Right now, proof of stake use cases are largely about verification and trust in carbon markets, such as BxC partner Regen Network. Supply chain transparency is another established space for blockchain to shine.

Transparency and trust are pain points in the ESG space, and BxC believes that open-ledger model blockchain platforms are the secret sauce.

“Eventually, every part in the supply chain will be trackable and transparent [with blockchain],” Ford said. “The world needs blockchain now to solve scope 3. Blockchain offers transparent carbon tracking that takes the smoke and mirrors out of it; so, instead of voluntary reporting, blockchain has the opportunity to solve greenwashing long term.”

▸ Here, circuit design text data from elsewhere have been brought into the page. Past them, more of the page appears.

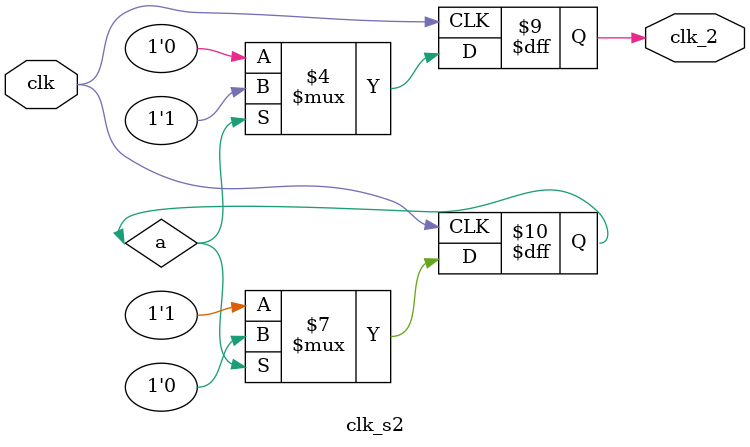
<source format=v>
module clk_s2(clk,clk_2);//2Ãë·ÖÆµÆ÷
	input clk;
	output clk_2;
	reg a,clk_2;
	always@(posedge clk)
	begin
		if(a==1)
		 begin
			a <= 0;
			clk_2 <=1;
		 end
		else
		 begin
			a <= 1;
			clk_2 <=0;
		 end
	end
endmodule
</source>
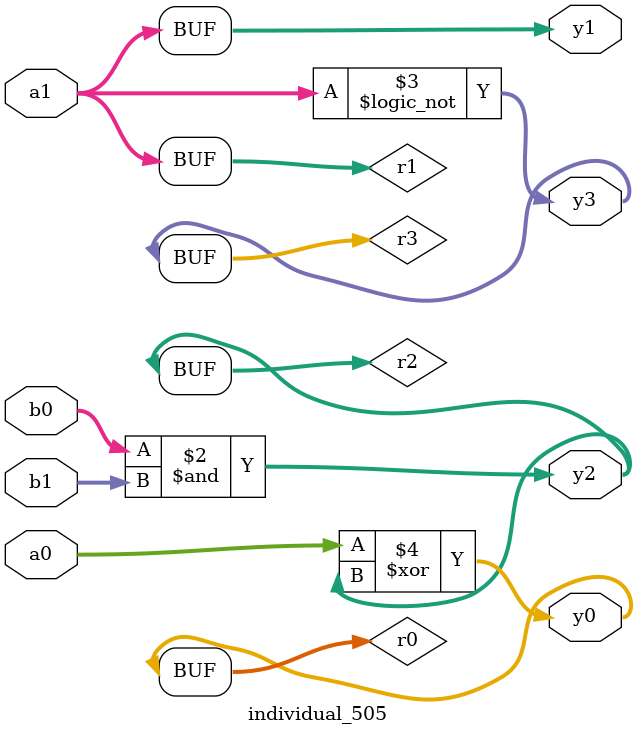
<source format=sv>
module individual_505(input logic [15:0] a1, input logic [15:0] a0, input logic [15:0] b1, input logic [15:0] b0, output logic [15:0] y3, output logic [15:0] y2, output logic [15:0] y1, output logic [15:0] y0);
logic [15:0] r0, r1, r2, r3; 
 always@(*) begin 
	 r0 = a0; r1 = a1; r2 = b0; r3 = b1; 
 	 r2  &=  r3 ;
 	 r3 = ! r1 ;
 	 r0  ^=  r2 ;
 	 y3 = r3; y2 = r2; y1 = r1; y0 = r0; 
end
endmodule
</source>
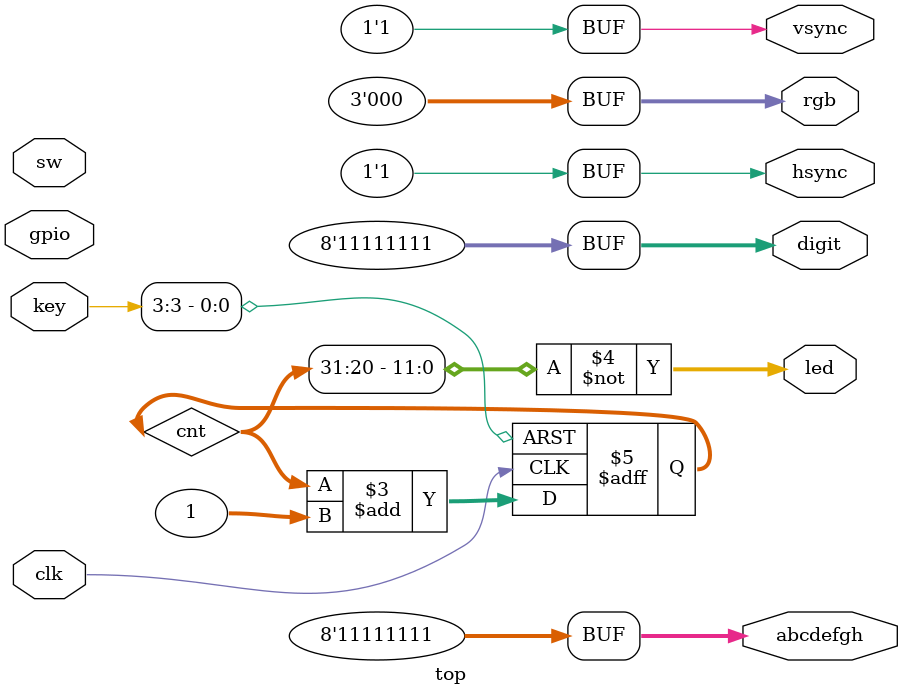
<source format=v>

`include "config.vh"

module top
(
    input         clk,
    input  [ 3:0] key,
    input  [ 7:0] sw,
    output [11:0] led,

    output [ 7:0] abcdefgh,
    output [ 7:0] digit,

    output        vsync,
    output        hsync,
    output [ 2:0] rgb,

    inout  [18:0] gpio
);

    wire reset = ~ key [3];

    assign abcdefgh = 8'hff;
    assign digit    = 8'hff;
    assign hsync    = 1'b1;
    assign vsync    = 1'b1;
    assign rgb      = 3'b0;

    // Exercise 1: Free running counter.
    // How do you change the speed of LED blinking?
    // Try different bit slices to display.

    reg [31:0] cnt;
    
    always @ (posedge clk or posedge reset)
      if (reset)
        cnt <= 32'b0;
      else
        cnt <= cnt + 32'b1;
        
    assign led = ~ cnt [31:20];

    // Exercise 2: Key-controlled counter.
    // Comment out the code above.
    // Uncomment and synthesize the code below.
    // Press the key to see the counter incrementing.
    //
    // Change the design, for example:
    //
    // 1. One key is used to increment, another to decrement.
    //
    // 2. Two counters controlled by different keys
    // displayed in different groups of LEDs.

    /*

    reg key_r;
    
    always @ (posedge clk or posedge reset)
      if (reset)
        key_r <= 1'b0;
      else
        key_r <= key [0];
        
    wire key_pressed = ~ key [0] & key_r;

    reg [11:0] cnt;

    always @ (posedge clk or posedge reset)
      if (reset)
        cnt <= 12'b0;
      else if (key_pressed)
        cnt <= cnt + 12'b1;
        
    assign led = ~ cnt;
    
    */

endmodule

</source>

Ford sees a world where it’s no longer a choice between voluntary and mandatory reporting, but that everything will be transparent by default because the supply chain will live on web3. The transition to web3 solutions will take buy-in from large actors at scale to begin the ripple effects after key stakeholder adoption; and this is where BxC comes in.

“We need a holistic understanding to move at breakneck speed if we’re going to have any chance of hitting Paris Agreement goals,” Ford said.

As the smog of energy-intensive crypto mining settles, the possibilities for blockchain as a climate solution are becoming clearer. While BxC and the sector strategize on use cases for saving the planet, Ford suggested to corporations:

“Get educated as soon as humanly possible. This wave is coming, and crypto and blockchain are not the same thing.”